Problem requirements:
The output should be the listing below, limited to the lines from the one with "puede resolver fácilmente con un" through the one with "основанных на старой", exact and without pictures.

══════

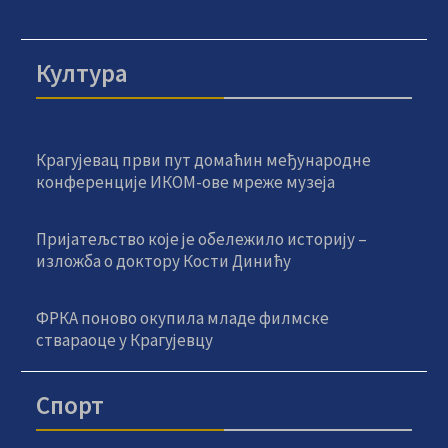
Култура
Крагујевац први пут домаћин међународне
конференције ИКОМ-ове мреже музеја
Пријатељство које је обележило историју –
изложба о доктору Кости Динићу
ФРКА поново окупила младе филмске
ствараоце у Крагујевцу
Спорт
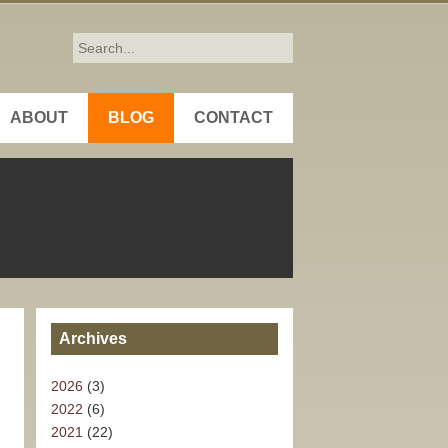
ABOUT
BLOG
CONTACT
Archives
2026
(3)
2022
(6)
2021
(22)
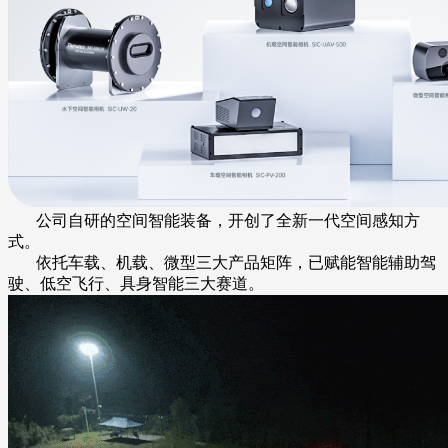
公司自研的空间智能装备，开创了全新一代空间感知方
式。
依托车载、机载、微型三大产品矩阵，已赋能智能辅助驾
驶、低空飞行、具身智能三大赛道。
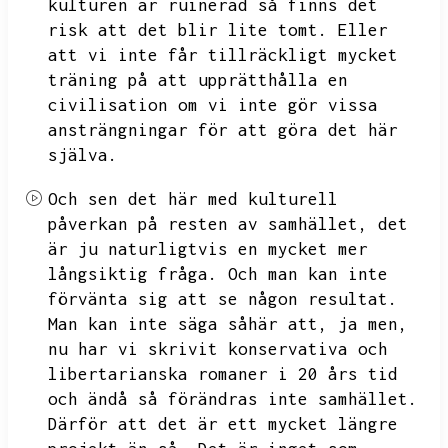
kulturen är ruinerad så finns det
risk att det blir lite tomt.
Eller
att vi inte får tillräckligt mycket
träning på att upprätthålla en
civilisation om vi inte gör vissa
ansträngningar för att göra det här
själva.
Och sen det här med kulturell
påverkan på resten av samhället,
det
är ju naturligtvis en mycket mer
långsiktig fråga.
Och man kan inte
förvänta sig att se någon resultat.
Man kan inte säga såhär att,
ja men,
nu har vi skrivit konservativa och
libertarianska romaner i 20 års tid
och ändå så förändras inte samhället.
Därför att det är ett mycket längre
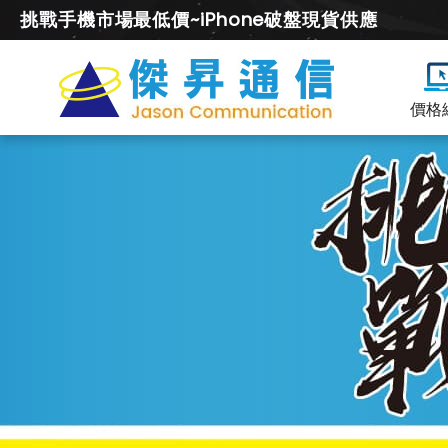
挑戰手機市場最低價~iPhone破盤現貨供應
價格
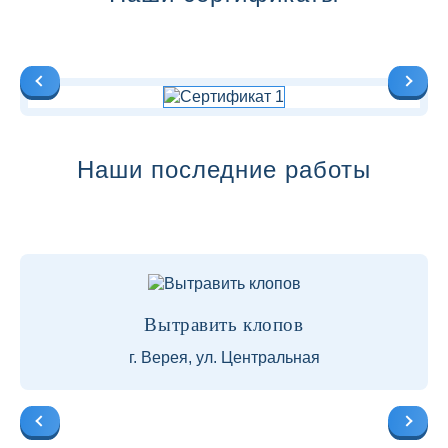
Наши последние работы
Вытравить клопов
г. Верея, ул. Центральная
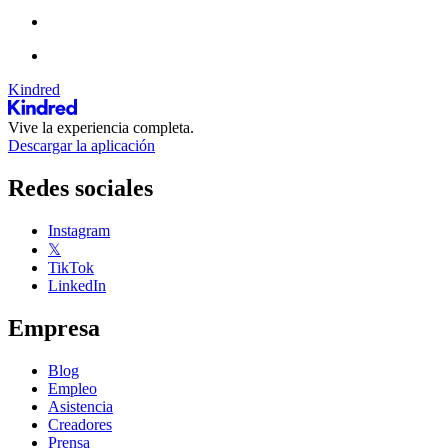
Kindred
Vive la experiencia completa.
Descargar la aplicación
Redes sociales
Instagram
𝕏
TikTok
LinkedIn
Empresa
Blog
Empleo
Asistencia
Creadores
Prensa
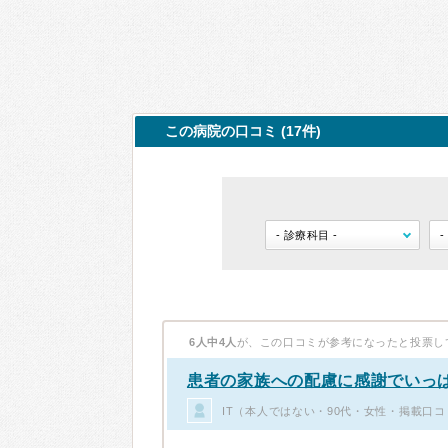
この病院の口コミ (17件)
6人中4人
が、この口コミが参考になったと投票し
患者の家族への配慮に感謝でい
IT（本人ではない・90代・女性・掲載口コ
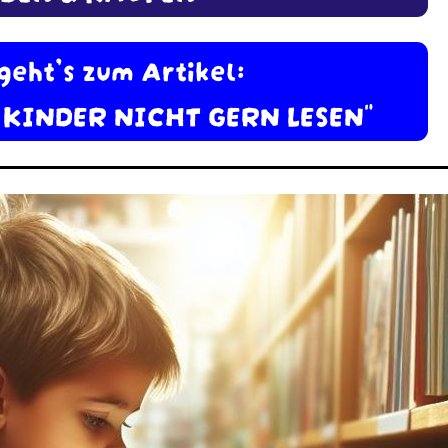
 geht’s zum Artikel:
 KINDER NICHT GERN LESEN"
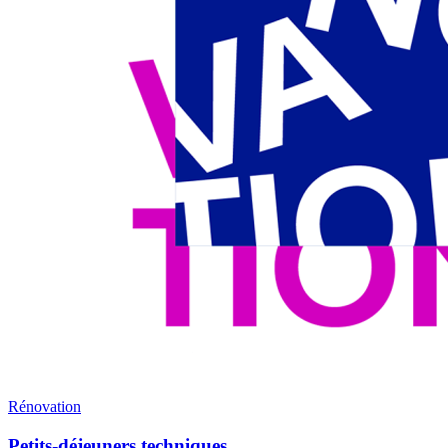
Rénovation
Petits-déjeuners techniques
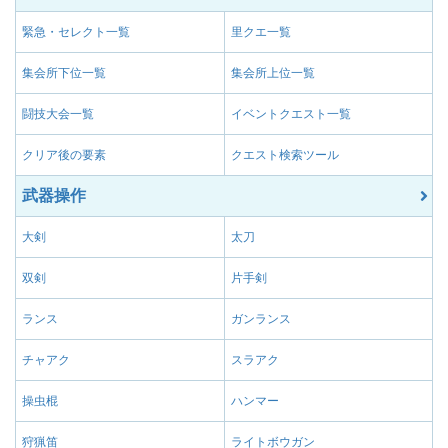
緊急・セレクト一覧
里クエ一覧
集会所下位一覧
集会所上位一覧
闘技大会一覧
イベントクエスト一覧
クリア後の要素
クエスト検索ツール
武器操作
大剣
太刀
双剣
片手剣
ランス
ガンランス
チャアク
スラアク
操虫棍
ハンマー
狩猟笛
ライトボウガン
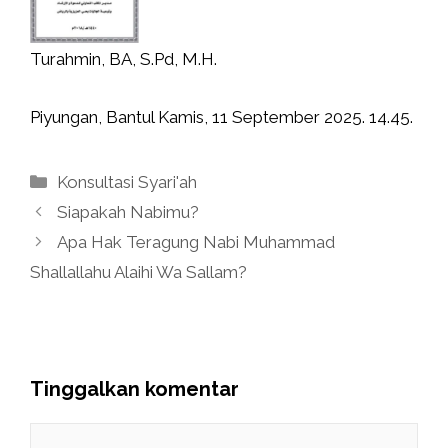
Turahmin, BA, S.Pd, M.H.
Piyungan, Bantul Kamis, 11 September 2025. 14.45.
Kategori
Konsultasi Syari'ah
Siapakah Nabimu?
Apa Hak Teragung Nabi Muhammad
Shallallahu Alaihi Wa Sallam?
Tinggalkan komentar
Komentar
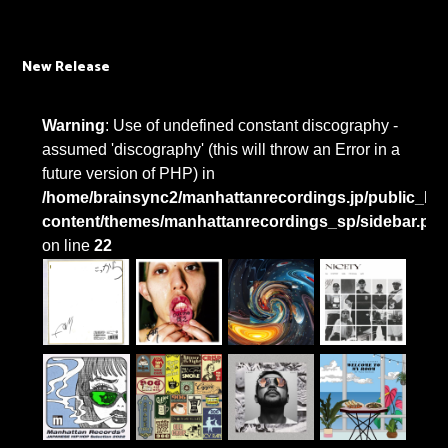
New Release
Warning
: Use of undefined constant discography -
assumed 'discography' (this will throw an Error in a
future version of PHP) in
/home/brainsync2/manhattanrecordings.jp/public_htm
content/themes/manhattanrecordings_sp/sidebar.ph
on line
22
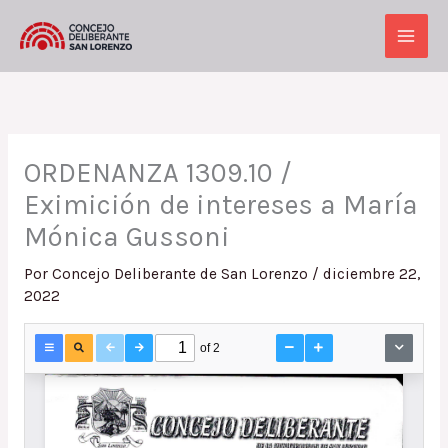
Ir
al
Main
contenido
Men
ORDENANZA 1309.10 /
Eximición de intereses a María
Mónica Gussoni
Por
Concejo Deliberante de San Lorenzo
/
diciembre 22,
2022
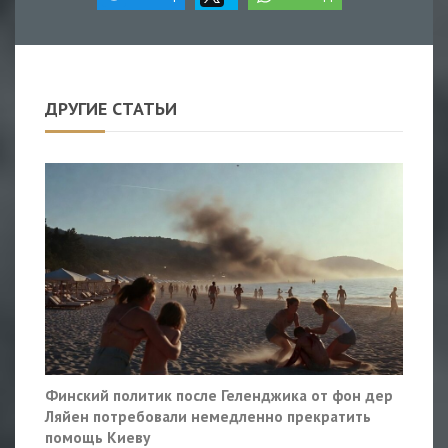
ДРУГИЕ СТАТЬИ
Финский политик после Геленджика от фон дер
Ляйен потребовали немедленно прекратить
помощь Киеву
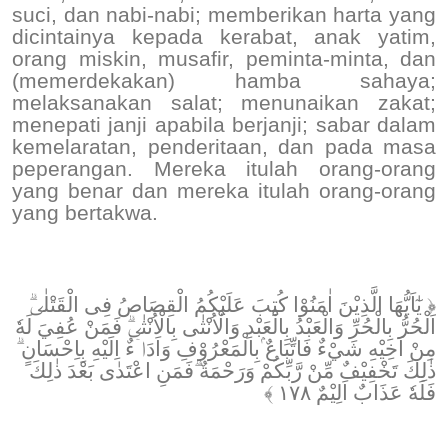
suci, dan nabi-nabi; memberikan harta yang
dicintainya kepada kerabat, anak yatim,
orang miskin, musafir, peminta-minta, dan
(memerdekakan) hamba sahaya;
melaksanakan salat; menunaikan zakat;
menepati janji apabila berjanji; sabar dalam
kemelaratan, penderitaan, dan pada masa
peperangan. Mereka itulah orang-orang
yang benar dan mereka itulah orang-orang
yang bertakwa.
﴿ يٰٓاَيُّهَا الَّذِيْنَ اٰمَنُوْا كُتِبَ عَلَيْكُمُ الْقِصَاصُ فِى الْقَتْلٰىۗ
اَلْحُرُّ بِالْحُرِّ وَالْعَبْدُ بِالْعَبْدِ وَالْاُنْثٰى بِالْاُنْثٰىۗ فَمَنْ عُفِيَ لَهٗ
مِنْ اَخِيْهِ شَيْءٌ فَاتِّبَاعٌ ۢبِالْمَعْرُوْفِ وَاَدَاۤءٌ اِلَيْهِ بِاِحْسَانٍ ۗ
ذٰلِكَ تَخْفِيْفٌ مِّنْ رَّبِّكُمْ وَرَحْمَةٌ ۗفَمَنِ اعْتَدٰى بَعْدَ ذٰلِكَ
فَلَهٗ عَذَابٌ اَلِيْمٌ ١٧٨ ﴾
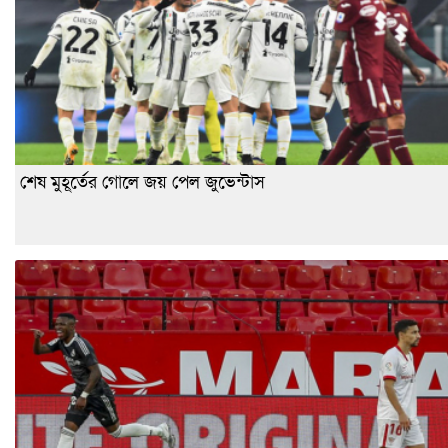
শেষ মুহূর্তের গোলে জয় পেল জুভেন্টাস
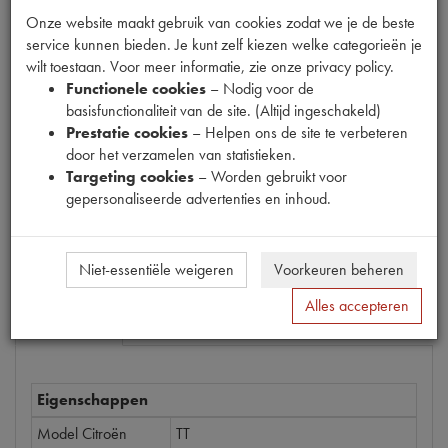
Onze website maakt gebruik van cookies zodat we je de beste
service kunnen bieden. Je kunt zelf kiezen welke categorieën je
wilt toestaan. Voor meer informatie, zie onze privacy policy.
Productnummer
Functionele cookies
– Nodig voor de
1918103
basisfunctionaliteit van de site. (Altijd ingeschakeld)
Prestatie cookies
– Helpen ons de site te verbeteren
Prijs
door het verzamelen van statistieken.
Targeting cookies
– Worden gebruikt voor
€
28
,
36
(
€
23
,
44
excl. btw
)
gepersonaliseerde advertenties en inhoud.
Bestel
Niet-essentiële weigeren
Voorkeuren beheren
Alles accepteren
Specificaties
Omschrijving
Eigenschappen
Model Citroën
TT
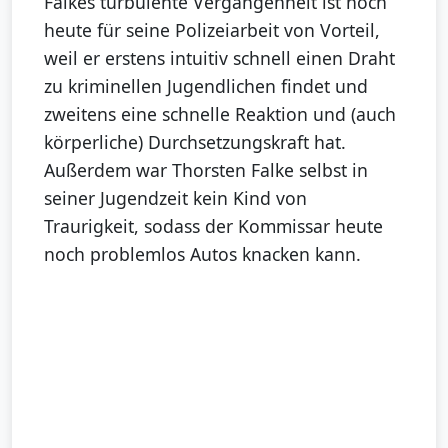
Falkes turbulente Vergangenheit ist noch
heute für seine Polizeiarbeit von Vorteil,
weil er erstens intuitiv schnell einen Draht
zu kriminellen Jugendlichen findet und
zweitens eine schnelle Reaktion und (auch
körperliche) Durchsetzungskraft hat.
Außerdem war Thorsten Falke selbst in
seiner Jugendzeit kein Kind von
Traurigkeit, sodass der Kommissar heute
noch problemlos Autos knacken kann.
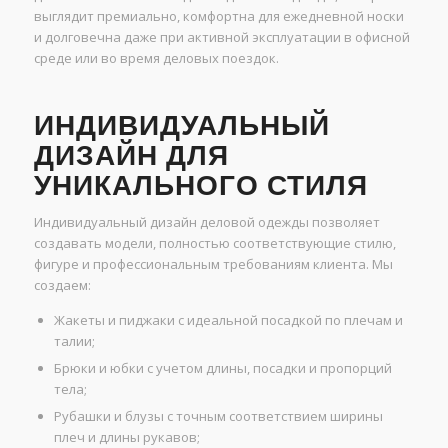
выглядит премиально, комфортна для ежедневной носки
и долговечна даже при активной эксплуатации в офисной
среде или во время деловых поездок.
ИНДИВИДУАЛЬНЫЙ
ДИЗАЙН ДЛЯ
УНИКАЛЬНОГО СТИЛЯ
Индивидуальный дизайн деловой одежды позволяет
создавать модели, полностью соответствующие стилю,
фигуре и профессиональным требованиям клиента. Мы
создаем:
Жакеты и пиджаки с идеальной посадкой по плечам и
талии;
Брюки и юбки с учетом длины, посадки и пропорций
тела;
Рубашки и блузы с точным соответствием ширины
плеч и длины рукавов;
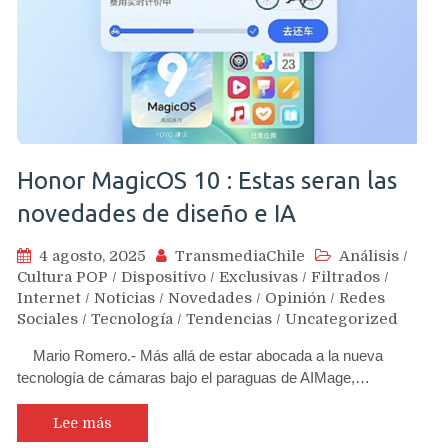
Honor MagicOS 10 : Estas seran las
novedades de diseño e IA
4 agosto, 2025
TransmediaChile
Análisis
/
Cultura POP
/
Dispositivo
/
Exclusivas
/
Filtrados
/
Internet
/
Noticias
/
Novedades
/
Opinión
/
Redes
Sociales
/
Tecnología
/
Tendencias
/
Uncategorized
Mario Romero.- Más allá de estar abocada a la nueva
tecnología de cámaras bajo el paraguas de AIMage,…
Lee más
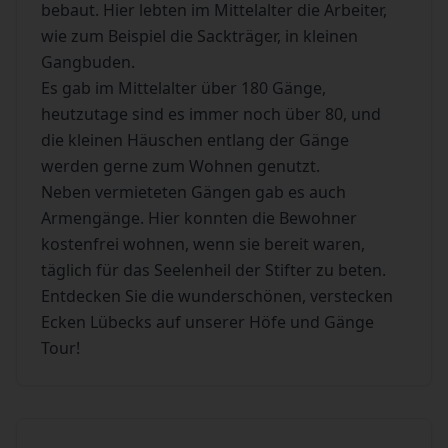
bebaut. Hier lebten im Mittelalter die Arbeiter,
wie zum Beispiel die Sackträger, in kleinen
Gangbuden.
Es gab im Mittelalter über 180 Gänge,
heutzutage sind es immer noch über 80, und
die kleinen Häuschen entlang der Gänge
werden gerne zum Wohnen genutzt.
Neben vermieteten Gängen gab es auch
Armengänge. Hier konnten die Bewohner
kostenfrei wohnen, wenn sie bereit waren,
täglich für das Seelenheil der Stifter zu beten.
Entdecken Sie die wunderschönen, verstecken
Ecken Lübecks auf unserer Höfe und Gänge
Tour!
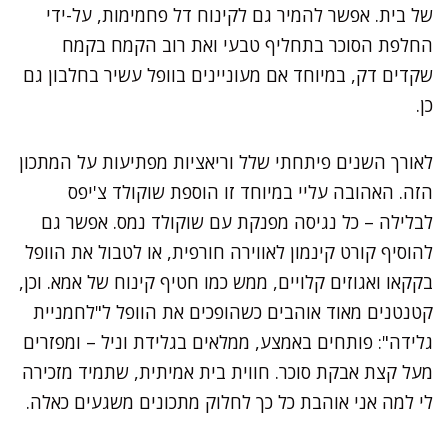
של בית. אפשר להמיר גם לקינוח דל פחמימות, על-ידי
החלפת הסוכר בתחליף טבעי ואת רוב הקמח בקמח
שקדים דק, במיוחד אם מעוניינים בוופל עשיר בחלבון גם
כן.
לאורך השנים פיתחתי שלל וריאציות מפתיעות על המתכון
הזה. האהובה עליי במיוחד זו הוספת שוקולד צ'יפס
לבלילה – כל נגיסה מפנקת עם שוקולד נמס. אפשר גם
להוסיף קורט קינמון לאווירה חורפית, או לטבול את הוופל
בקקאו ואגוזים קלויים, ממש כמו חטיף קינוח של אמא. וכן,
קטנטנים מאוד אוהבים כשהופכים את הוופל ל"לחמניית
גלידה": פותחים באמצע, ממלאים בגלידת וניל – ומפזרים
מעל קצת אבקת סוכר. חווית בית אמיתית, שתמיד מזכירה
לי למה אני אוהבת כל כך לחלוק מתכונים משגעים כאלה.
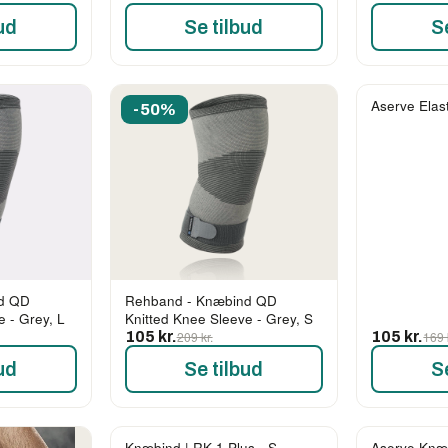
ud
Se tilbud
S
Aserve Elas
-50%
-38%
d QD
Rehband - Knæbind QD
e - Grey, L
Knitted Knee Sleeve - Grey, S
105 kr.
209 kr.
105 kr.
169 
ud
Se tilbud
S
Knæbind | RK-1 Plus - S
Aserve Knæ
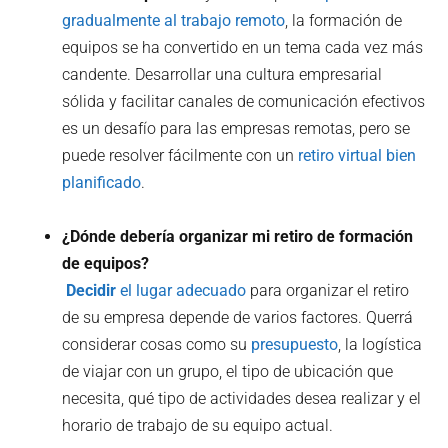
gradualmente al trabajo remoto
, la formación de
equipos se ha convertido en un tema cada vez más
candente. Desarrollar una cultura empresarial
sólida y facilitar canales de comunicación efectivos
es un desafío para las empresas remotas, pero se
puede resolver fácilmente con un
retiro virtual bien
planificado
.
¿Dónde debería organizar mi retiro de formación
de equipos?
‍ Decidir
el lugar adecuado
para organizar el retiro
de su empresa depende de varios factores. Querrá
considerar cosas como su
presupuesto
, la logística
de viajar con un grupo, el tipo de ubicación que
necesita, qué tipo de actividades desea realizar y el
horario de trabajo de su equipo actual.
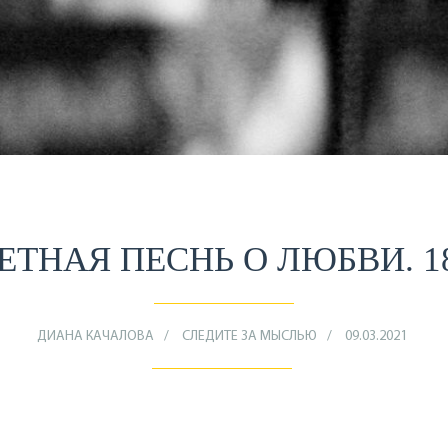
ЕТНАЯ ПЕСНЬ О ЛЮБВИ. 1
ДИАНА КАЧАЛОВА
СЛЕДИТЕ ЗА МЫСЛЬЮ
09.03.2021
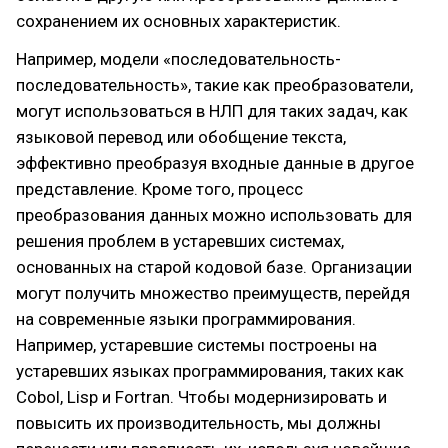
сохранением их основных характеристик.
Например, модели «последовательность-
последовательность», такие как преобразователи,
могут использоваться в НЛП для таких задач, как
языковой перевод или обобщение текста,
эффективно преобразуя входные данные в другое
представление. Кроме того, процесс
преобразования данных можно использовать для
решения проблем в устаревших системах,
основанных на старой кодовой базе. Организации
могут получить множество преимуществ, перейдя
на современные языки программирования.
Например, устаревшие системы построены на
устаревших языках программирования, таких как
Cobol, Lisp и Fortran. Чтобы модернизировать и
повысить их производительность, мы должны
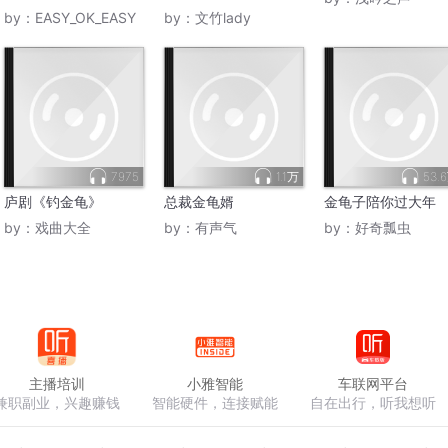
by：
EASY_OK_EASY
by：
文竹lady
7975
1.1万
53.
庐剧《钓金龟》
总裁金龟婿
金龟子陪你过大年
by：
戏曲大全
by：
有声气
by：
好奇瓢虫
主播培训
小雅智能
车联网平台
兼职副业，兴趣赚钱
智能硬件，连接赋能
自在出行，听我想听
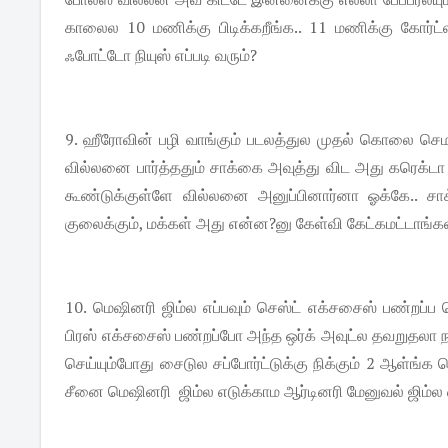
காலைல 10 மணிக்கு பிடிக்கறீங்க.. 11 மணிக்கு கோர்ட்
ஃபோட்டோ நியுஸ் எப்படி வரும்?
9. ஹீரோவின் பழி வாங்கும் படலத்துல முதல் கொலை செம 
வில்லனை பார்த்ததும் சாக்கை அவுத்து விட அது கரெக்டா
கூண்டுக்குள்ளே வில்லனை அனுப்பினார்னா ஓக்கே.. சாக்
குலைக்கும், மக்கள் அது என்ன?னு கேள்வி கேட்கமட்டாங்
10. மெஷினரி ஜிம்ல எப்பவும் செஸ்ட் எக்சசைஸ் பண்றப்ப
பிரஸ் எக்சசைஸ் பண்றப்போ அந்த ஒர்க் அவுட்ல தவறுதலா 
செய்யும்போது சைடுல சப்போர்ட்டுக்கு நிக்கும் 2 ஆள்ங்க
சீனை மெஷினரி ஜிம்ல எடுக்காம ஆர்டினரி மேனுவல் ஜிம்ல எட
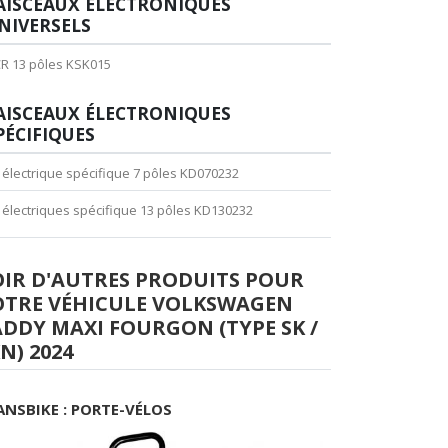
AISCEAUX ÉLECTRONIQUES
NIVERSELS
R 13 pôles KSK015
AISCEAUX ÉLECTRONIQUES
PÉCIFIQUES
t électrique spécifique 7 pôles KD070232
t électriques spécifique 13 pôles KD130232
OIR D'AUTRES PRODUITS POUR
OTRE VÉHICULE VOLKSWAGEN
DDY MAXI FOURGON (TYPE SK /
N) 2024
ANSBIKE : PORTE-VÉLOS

══════

Task response:
puede resolver fácilmente con un
retiro virtual bien
planificado
.
¿Dónde debería organizar mi retiro de formación
de equipos?
‍ Decidir
el lugar adecuado
para organizar el retiro
de su empresa depende de varios factores. Querrá
considerar cosas como su
presupuesto
, la logística
de viajar con un grupo, el tipo de ubicación que
necesita, qué tipo de actividades desea realizar y el
horario de trabajo de su equipo actual.
ЕТНАЯ ПЕСНЬ О ЛЮБВИ. 1
ДИАНА КАЧАЛОВА
СЛЕДИТЕ ЗА МЫСЛЬЮ
09.03.2021
сохранением их основных характеристик.
Например, модели «последовательность-
последовательность», такие как преобразователи,
могут использоваться в НЛП для таких задач, как
языковой перевод или обобщение текста,
эффективно преобразуя входные данные в другое
представление. Кроме того, процесс
преобразования данных можно использовать для
решения проблем в устаревших системах,
основанных на старой кодовой базе. Организации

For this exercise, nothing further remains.